Cuaderno de Trieste

Blog personal de Gabriel Rodríguez

viernes, marzo 06, 2009

Breve terapia suiza


Hay países que te libran de la inquietud de una bofetada: basta con aterrizar y recibir la primera bocanada de humanidad contante y sonante como para que al viajero se le quite la tontería occidental; en otros, sin embargo, la terapia es más gradual: la melancolía se adormece un poco, se respiran unas bocanadas de aire glaciar, se observa el cielo enrejado por la maraña de cables de tranvía y se vuelve uno a casa más relajado. Obviamente La India pertenece al primer grupo y Suiza al segundo.

Siempre que uno comienza un viaje, algún recuerdo, muchas veces un estereotipo, aflora desde el subconsciente. Camino de Suiza, se me ocurren dos. Primero, el romanticismo de Hans Castorp, el joven más herido en el alma que en el cuerpo que acudía a una clínica suiza en una de las mejores novelas de todos los tiempos: La montaña mágica, de Thomas Mann.
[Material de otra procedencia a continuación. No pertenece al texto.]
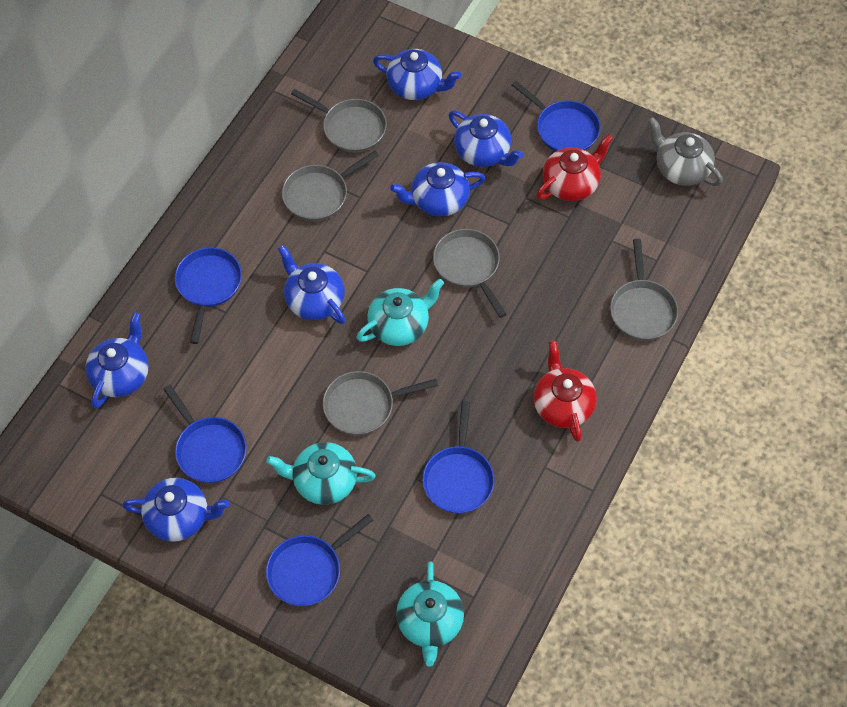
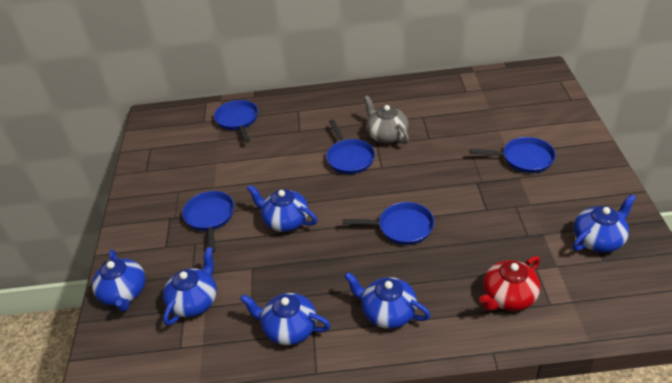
grey pan: 5 -> 0
red teapot: 2 -> 1
turquoise teapot: 3 -> 0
Segundo, la lapidaria frase del cínico Harry Lime que interpreta Orson Welles en El tercer hombre, en la que dice que la sangrienta Italia de los Borgia produjo a Leonardo, Miguel Ángel y el Renacimiento, mientras que los quinientos años de democracia, paz y amor en Suiza produjeron el reloj de cuco.

Pero la realidad siempre va por otro lado, y pronto nos encontramos embebidos en el frío de Zurich y nos olvidamos de Castorp, Welles y demás mitología. De hecho, pronto nos enteramos de que los suizos están obligados a cumplir tres semanas anuales de servicio militar obligatorio.
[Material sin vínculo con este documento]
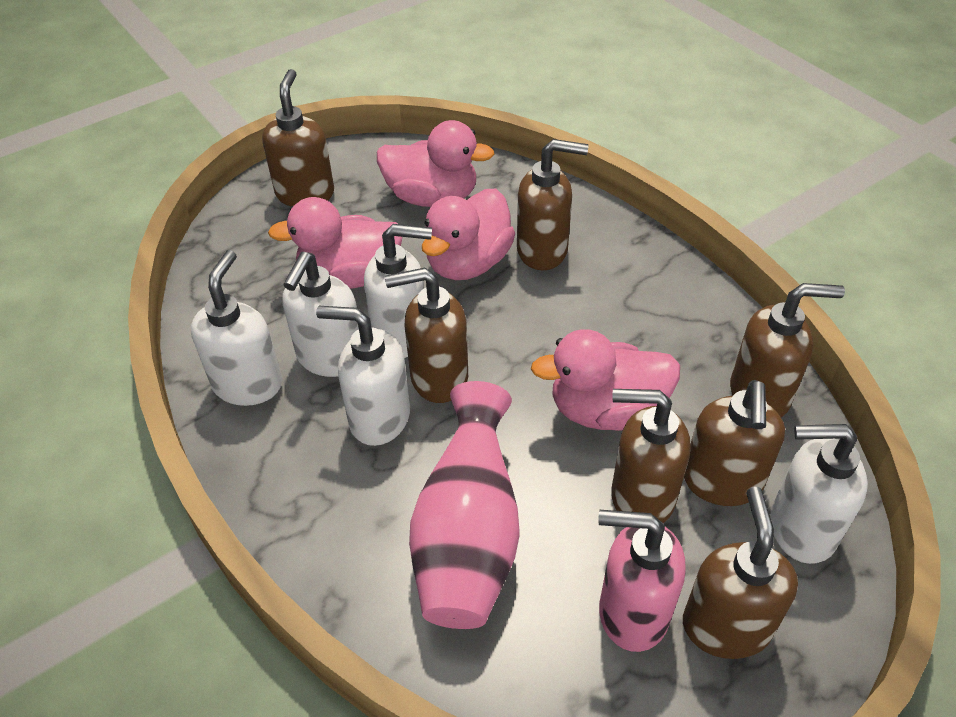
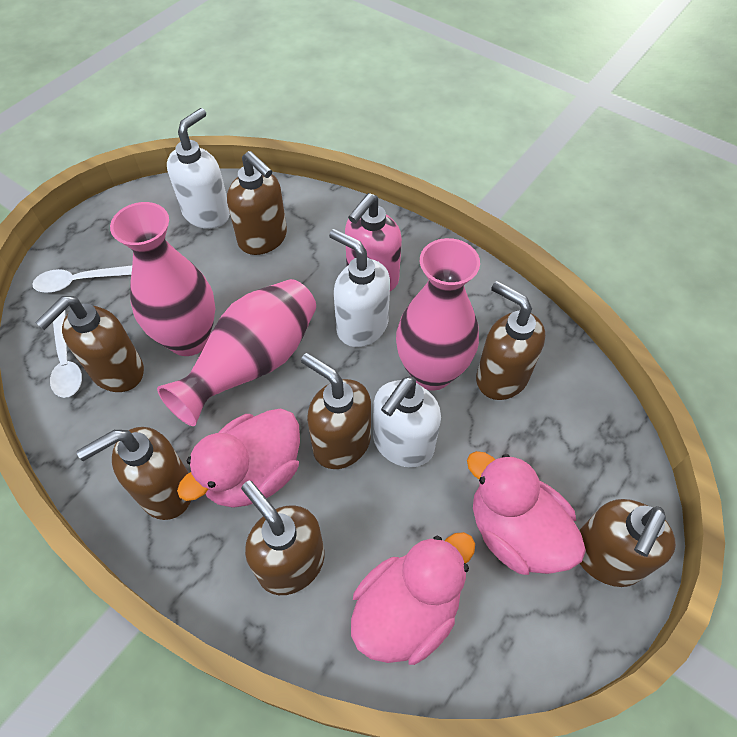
pink duck: 4 -> 3
pink vase: 1 -> 3
white soap dispenser: 5 -> 3
white spoon: 0 -> 2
Aquí la civilización llega hasta donde la naturaleza lo permite: a 2000 metros de altitud, en el puerto de Kleine Scheidegg, junto a la parada del tren cremallera, se percibe la misma tranquilidad que en las aseadas calles de Zurich; pero un poco más allá se adivinan las fronteras del mundo civilizado en la base del kilómetro y medio largo de altura de la cara norte de Eiger o en los seracs suspendidos.

Es un auténtico privilegio dar cuenta del típico rancho germano (salchicha, sauerkraut y cerveza) frente a la Eiger-Nordwand, la cara norte de la montaña que los suizos llamaron “Ogro”. Pocos lugares arrostran tanto malditismo alpino como esta pared. Como si fuera un lienzo gigantesco, Heickmar, Harrer, Terray, Lachenal, Bonnington, Messner, Habeler o Steck han trazado parte de sus vidas verticales sobre esta imponente pared. Algunos, como los maños Rabadá y Navarro, se quedaron en ella para siempre.

Al día siguiente, Los Alpes no nos dejan ni acercarnos. Una nieve suave y constante cae sin tregua sobre las tranquilas calles de Berna. Toca refugiarse en los bares, donde de día el café estimula y de noche la cerveza aletarga. No parece que sea un problema para esta mezcla de suizos y españoles que formamos, todos buenos comedores y bebedores.

Pero los días pasan con rapidez y el tiempo se nos acaba. A diferencia de Rabadá y Navarro, a diferencia de Hans Castorp, poco después nos subimos a un avión que nos devuelve a casa.